Une étude menée dans les unités de soins intensifs néonatals aux États-Unis met toutefois en évidence un autre facteur de risque: la perception subjective d'une surcharge serait plus fortement associée aux cas de soins non prodigués que la charge de travail objective.
Concrètement, une équipe de chercheurs issus de diverses universités a réalisé une étude observationnelle dans dix unités de soins intensifs en néonatologie, notamment dans celles de la University of North Carolina à Chapel Hill et de l'hôpital John Hopkins de Baltimore. Au total, 11'500 gardes assurées pour près de 1'500 prématurés ont été prises en compte.
Au cours de chaque garde, les infirmiers et infirmières – registered nurses – ont rempli un formulaire évaluant leur perception de la charge de travail. Parallèlement, les données électroniques des patients ont été analysées afin de déterminer les gardes et le personnel assigné à chaque nourrisson; le nombre de nouveau-nés pris en charge par chaque professionnel ainsi que la gravité des cas ont ainsi été relevés.
En outre, les participants à l’étude devaient indiquer s’ils avaient omis d’accomplir certaines tâches essentielles au cours de leur garde, sur la base de 17 mesures prédéfinies.

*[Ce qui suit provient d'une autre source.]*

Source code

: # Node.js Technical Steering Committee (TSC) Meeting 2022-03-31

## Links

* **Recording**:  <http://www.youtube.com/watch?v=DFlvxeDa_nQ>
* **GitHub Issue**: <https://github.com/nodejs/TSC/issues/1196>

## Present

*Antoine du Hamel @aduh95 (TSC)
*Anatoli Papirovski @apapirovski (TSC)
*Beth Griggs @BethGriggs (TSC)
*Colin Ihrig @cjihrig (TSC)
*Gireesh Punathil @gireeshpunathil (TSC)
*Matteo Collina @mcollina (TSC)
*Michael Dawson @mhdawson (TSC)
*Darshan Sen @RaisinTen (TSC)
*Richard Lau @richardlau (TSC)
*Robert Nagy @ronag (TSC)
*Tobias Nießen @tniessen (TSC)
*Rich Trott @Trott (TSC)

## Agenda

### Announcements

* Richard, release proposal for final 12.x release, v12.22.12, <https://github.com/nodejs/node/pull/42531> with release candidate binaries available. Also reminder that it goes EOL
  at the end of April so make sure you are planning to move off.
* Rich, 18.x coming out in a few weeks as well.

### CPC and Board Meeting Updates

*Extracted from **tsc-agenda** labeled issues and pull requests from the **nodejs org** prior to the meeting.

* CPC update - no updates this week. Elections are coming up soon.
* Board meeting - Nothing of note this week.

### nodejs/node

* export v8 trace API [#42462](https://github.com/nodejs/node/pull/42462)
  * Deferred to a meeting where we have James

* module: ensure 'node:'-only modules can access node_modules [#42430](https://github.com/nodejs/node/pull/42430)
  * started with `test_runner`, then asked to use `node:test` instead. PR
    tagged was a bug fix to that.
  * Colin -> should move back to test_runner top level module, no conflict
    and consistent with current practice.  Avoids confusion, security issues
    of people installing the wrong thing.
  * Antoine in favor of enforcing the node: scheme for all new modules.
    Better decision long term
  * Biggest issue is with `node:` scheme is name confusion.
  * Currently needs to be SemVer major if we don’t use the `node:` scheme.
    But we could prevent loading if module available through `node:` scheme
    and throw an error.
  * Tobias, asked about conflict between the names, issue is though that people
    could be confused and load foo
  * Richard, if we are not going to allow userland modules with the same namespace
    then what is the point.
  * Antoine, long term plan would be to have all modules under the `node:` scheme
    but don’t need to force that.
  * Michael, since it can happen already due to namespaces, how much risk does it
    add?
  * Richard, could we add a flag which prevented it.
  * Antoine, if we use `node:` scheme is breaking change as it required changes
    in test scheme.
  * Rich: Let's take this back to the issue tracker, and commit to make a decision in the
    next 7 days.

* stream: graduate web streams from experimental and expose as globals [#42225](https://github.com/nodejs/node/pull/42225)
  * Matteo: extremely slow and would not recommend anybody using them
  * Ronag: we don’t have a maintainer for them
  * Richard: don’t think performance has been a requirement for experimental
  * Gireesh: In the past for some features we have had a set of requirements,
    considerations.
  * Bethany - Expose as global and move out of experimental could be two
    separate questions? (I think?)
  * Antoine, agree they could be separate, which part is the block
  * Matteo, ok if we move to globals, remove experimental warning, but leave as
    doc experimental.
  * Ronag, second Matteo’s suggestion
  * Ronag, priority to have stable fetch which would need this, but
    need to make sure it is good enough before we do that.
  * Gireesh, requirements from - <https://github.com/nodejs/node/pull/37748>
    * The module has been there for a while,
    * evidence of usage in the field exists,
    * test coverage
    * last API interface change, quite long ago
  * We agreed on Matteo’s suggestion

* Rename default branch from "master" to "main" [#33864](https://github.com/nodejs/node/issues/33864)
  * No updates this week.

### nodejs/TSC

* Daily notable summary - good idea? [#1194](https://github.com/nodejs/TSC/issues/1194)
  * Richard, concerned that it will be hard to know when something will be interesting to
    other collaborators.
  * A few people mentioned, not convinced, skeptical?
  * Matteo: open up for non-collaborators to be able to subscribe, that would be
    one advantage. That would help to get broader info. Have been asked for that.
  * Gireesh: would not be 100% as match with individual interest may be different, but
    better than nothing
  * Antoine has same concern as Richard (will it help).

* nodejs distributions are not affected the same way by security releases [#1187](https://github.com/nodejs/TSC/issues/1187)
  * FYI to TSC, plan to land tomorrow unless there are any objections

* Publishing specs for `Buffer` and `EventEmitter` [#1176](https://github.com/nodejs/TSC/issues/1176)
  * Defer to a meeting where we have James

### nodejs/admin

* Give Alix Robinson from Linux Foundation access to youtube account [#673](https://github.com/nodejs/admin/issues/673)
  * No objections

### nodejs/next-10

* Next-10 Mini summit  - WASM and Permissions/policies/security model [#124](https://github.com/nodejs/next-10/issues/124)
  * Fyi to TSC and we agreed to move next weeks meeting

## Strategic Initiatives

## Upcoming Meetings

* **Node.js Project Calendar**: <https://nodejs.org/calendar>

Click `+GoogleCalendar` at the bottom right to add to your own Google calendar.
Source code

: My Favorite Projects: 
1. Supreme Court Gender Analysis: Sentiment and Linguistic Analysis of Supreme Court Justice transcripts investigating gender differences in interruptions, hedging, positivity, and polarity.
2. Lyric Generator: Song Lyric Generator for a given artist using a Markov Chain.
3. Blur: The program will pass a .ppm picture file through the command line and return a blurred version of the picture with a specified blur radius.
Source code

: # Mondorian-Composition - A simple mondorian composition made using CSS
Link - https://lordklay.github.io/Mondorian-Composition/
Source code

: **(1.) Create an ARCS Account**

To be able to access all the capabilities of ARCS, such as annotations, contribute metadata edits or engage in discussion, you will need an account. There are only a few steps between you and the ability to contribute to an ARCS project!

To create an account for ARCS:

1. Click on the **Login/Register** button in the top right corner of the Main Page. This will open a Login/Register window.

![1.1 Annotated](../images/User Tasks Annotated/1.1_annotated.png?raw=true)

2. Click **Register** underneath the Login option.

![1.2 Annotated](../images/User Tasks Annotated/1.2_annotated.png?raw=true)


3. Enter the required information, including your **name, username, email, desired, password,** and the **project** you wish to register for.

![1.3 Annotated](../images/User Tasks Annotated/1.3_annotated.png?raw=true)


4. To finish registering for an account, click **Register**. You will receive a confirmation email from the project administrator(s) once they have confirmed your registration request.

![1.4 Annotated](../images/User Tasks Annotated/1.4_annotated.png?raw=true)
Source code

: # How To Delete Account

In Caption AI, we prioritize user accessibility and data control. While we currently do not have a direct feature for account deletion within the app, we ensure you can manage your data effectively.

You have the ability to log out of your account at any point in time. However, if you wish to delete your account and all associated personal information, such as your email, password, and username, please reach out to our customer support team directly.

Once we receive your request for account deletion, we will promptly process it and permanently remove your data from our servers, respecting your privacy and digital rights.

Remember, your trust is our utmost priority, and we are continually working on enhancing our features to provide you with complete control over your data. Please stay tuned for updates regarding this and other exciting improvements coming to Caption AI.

Sans surprise, le ratio personnel/nourrissons s’est également révélé déterminant: lorsque chaque infirmière avait trois nourrissons à charge, le risque d’omettre au moins une des 17 tâches était nettement plus élevé (différence significative pour 9 des 17 mesures). En revanche, avec un ratio de deux nourrissons par soignant, seules 2 des 17 tâches étaient significativement plus souvent négligées.
Conclusion: la charge de travail ne fait pas tout
Lorsqu’on prend en compte la charge de travail perçue plutôt que la charge objective, un lien inattendu apparaît: une charge subjectivement élevée s’accompagne d’un nombre accru de tâches négligées parmi les 17 mesures de soins observées.
En d’autres termes, les professionnels qui se sentent dépassés omettent nettement plus souvent certaines tâches, indépendamment du nombre réel de nourrissons à leur charge.
Pour conclure, l'étude suggère de ne pas limiter la planification du personnel et l'assurance qualité aux seuls ratios de personnel. La perspective des soignants sur leurs conditions de travail joue également un rôle important. Un simple état de stress peut en effet augmenter le risque de négligence dans la prise en charge, quel que soit le niveau de dotation en personnel.